- _Work required_
The line holding "pinky dip: (1050, 1071)" is the last one to output; start at the first line of the data, keep every line in between exactly, and leave out pictures.

- _Data provided_
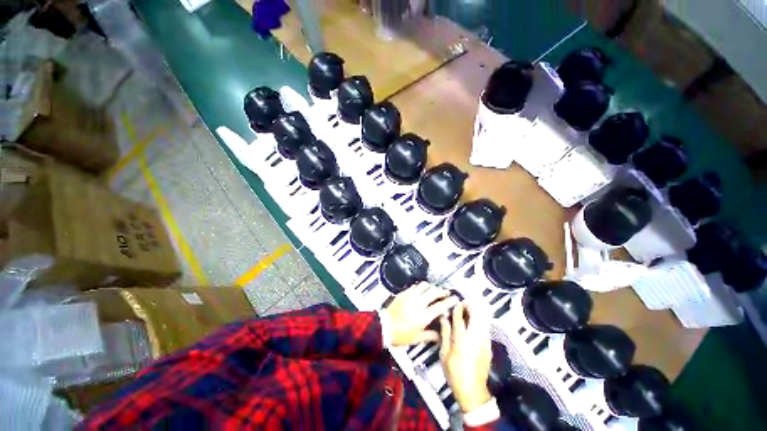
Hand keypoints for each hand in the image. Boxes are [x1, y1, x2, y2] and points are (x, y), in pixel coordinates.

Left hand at [384, 283, 459, 346]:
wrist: (384, 326)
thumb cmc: (399, 334)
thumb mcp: (417, 338)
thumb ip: (430, 336)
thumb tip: (439, 336)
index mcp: (423, 316)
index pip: (440, 306)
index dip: (449, 301)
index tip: (454, 299)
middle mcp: (418, 303)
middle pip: (434, 292)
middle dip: (442, 291)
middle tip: (446, 292)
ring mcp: (410, 296)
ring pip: (424, 285)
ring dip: (431, 286)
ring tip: (434, 289)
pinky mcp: (404, 293)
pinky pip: (415, 286)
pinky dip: (420, 286)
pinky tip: (421, 289)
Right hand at [439, 303, 492, 412]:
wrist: (472, 390)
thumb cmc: (455, 373)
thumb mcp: (444, 353)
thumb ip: (445, 332)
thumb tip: (443, 318)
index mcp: (462, 338)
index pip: (460, 315)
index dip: (457, 306)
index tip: (453, 302)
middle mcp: (475, 336)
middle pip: (476, 313)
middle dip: (470, 304)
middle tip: (463, 302)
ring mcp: (484, 340)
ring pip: (483, 318)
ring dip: (476, 310)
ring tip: (468, 308)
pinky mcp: (488, 345)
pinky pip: (485, 325)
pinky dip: (480, 319)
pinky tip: (473, 321)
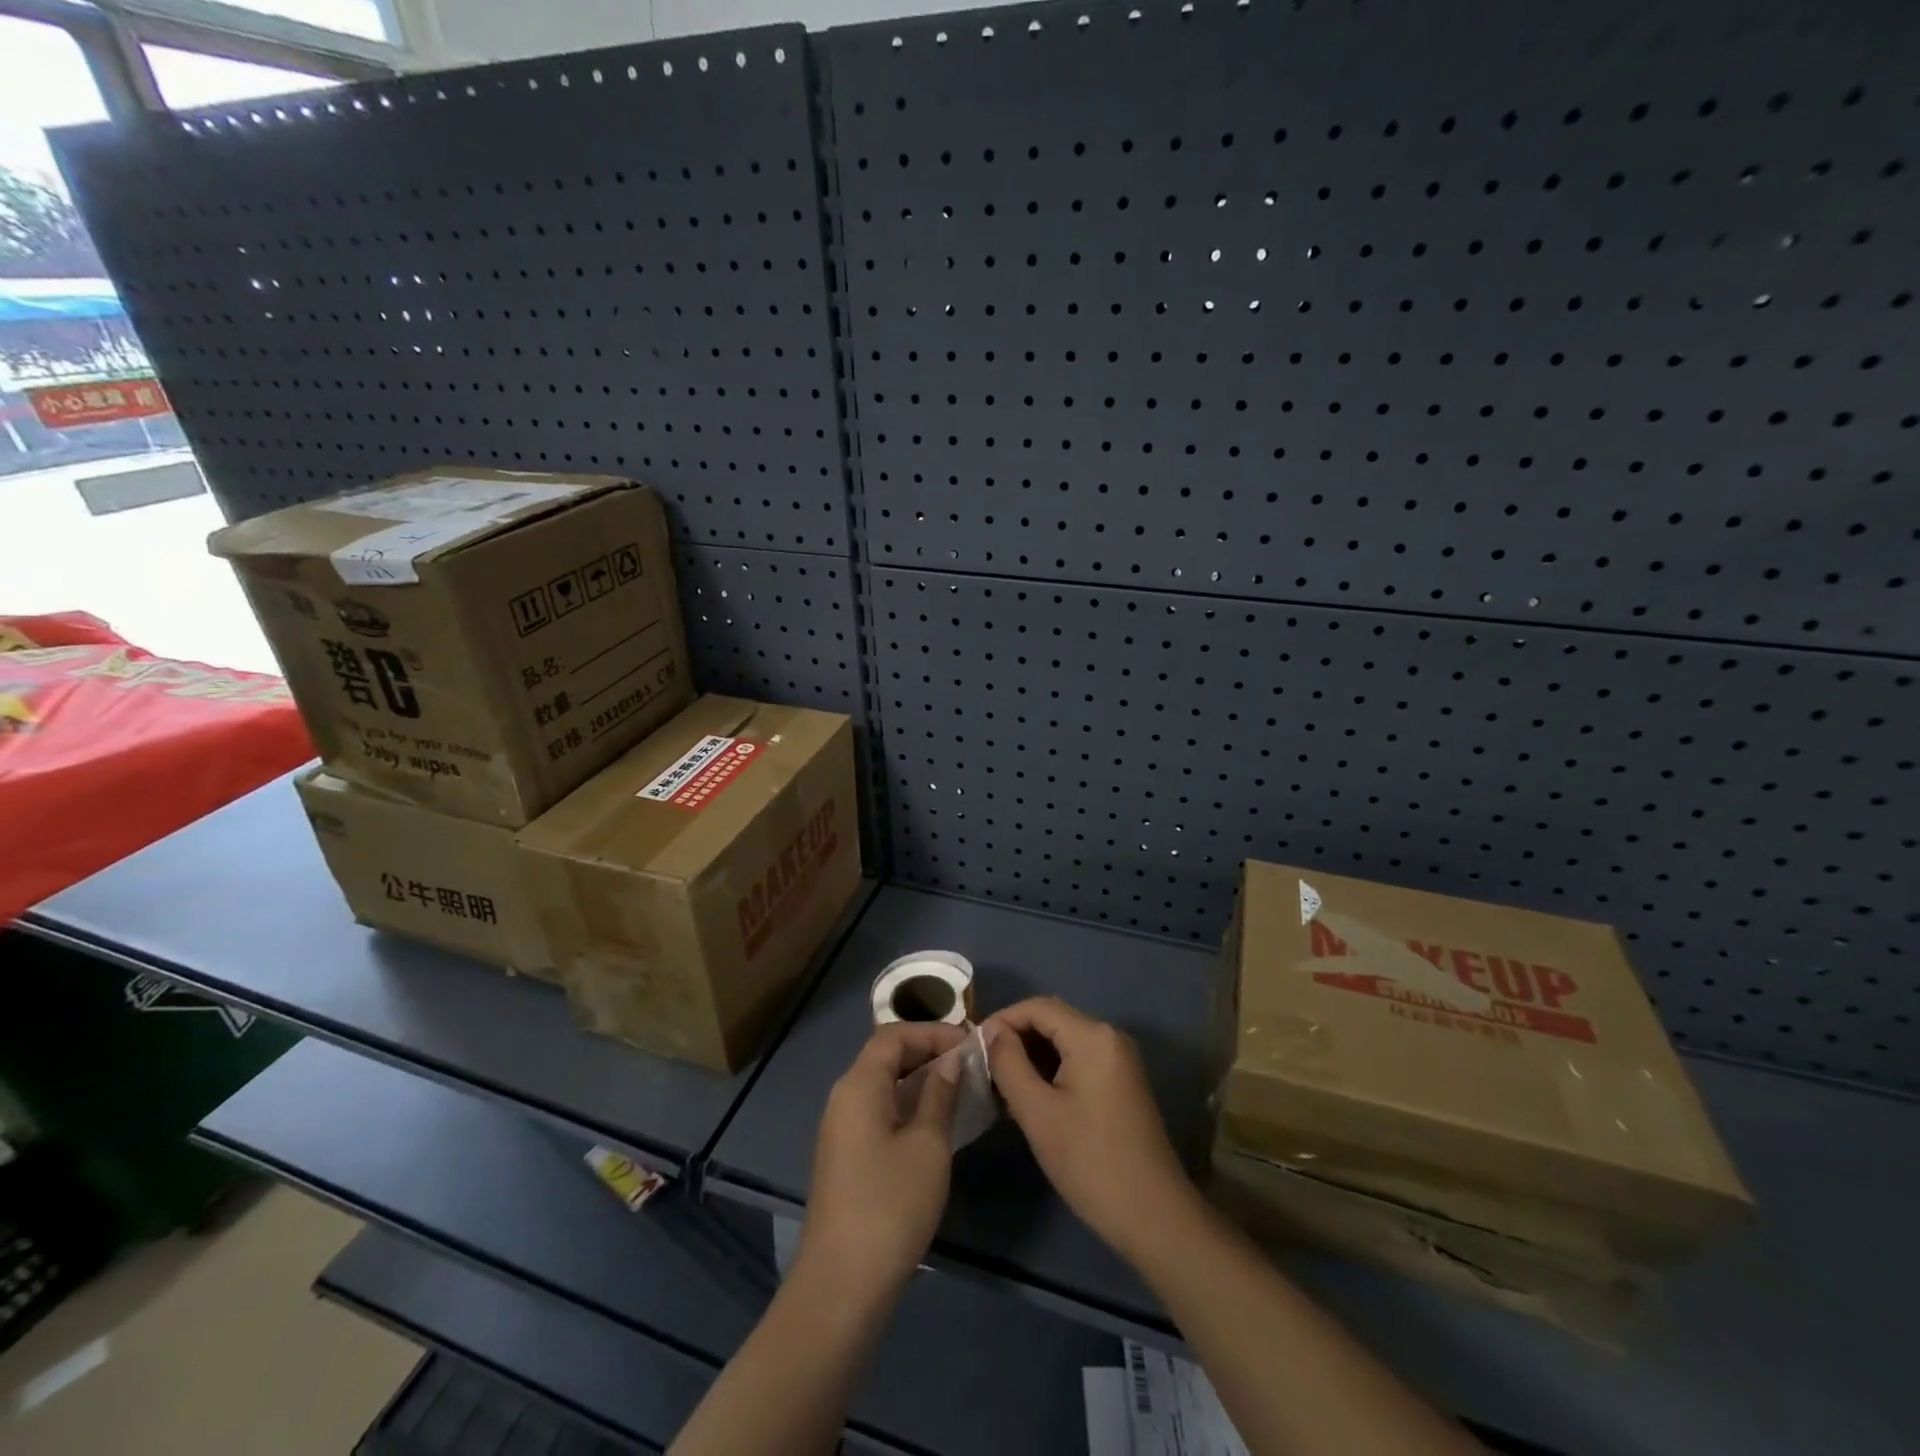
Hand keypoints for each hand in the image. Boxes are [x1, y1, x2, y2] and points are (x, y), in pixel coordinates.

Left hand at [800, 1022, 965, 1294]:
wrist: (842, 1284)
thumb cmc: (891, 1205)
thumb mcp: (928, 1145)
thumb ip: (940, 1094)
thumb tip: (951, 1060)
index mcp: (858, 1085)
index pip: (894, 1035)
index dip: (932, 1032)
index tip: (970, 1043)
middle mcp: (844, 1097)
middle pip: (886, 1056)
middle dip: (928, 1052)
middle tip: (970, 1062)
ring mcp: (842, 1128)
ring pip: (883, 1084)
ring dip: (920, 1079)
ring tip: (962, 1087)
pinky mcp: (847, 1155)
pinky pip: (879, 1110)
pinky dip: (908, 1104)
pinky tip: (938, 1121)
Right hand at [983, 997, 1198, 1263]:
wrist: (1154, 1217)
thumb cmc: (1090, 1161)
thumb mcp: (1037, 1112)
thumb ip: (1008, 1063)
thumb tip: (990, 1032)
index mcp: (1093, 1036)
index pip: (1037, 1007)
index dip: (1002, 1020)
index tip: (973, 1048)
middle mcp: (1109, 1037)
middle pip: (1051, 1021)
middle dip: (1015, 1040)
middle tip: (983, 1070)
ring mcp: (1119, 1060)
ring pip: (1063, 1043)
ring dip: (1030, 1057)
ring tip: (1000, 1087)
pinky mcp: (1121, 1083)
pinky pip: (1078, 1061)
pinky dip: (1050, 1071)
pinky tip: (1029, 1099)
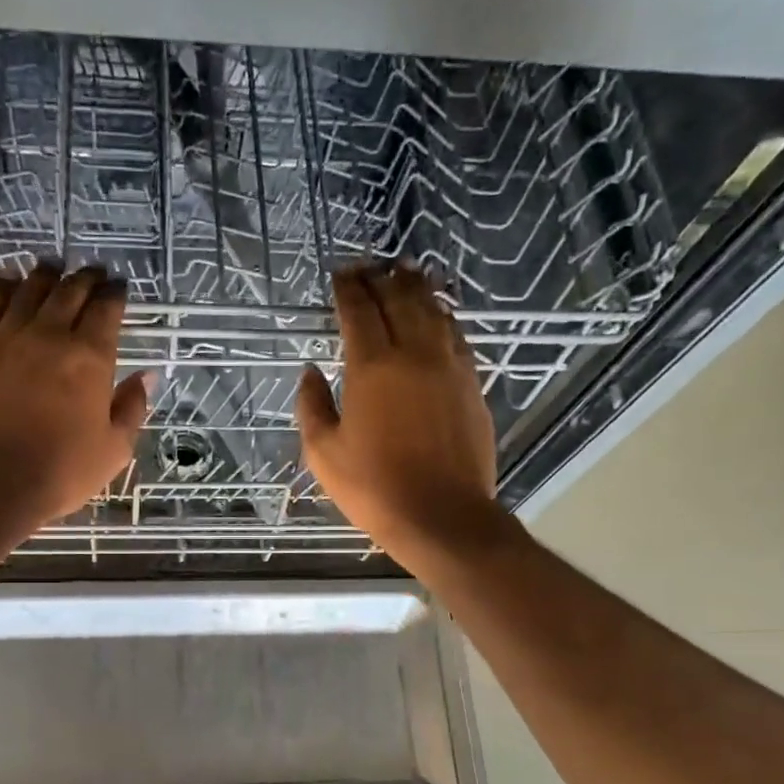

- _Answer section_
Hand keypoints for each hand in the image. Boxes are [x1, y1, x2, y2] and points are (x, y), in pixel coordinates.

Left hand at [384, 283, 459, 346]:
wrist: (384, 326)
thumb cmc: (399, 334)
thumb mcp: (417, 338)
thumb ip: (430, 336)
thumb tip: (439, 336)
index mcp: (423, 316)
index pip: (440, 306)
index dip: (449, 301)
index tip: (454, 299)
middle mcp: (418, 303)
middle pip: (434, 292)
middle dip: (442, 291)
middle tip: (446, 292)
ring mcp: (410, 296)
ring pip: (424, 285)
ring dip: (431, 286)
ring tip: (434, 289)
pinky mcp: (404, 293)
pinky pip: (415, 286)
pinky dip: (420, 286)
pinky tip: (421, 289)
Right hand at [439, 303, 492, 412]:
wrist: (472, 390)
thumb cmc: (455, 373)
thumb mcp: (444, 353)
thumb ip: (445, 332)
thumb tip: (443, 318)
index mcp: (462, 338)
index pip: (460, 315)
index dip: (457, 306)
index tip: (453, 302)
middle mcp: (475, 336)
middle pip: (476, 313)
middle dip: (470, 304)
middle tip: (463, 302)
ring mcp: (484, 340)
ring pip: (483, 318)
ring dip: (476, 310)
ring tip: (468, 308)
pinky mcp: (488, 345)
pinky pip: (485, 325)
pinky dip: (480, 319)
pinky tip: (473, 321)
Hand keypoints for each hand in the image. Boxes are [x1, y1, x2, y2] and points are (x, y), in pixel coordinates.

Left hand at [800, 1022, 965, 1294]:
wrist: (842, 1284)
thumb cmc: (891, 1205)
thumb mcp: (928, 1145)
thumb ip: (940, 1094)
thumb tip: (951, 1060)
index mcp: (858, 1085)
index pip: (894, 1035)
index dip: (932, 1032)
index tip: (970, 1043)
middle mcp: (844, 1097)
middle pip: (886, 1056)
middle dip: (928, 1052)
middle tip: (970, 1062)
ring mcp: (842, 1128)
ring pip: (883, 1084)
ring dip: (920, 1079)
ring tip: (962, 1087)
pinky mcp: (847, 1155)
pinky pip: (879, 1110)
pinky dip: (908, 1104)
pinky tip: (938, 1121)
Right hand at [983, 997, 1198, 1263]:
wrist: (1154, 1217)
thumb cmc: (1090, 1161)
thumb mcp: (1037, 1112)
thumb ip: (1008, 1063)
thumb tip: (990, 1032)
index mcp: (1093, 1036)
index pip: (1037, 1007)
index dip: (1002, 1020)
index tip: (973, 1048)
middle mcp: (1109, 1037)
middle pip: (1051, 1021)
middle dip: (1015, 1040)
middle tip: (983, 1070)
ring mcp: (1119, 1060)
ring pip: (1063, 1043)
ring dip: (1030, 1057)
ring tip: (1000, 1087)
pinky mcp: (1121, 1083)
pinky pip: (1078, 1061)
pinky dip: (1050, 1071)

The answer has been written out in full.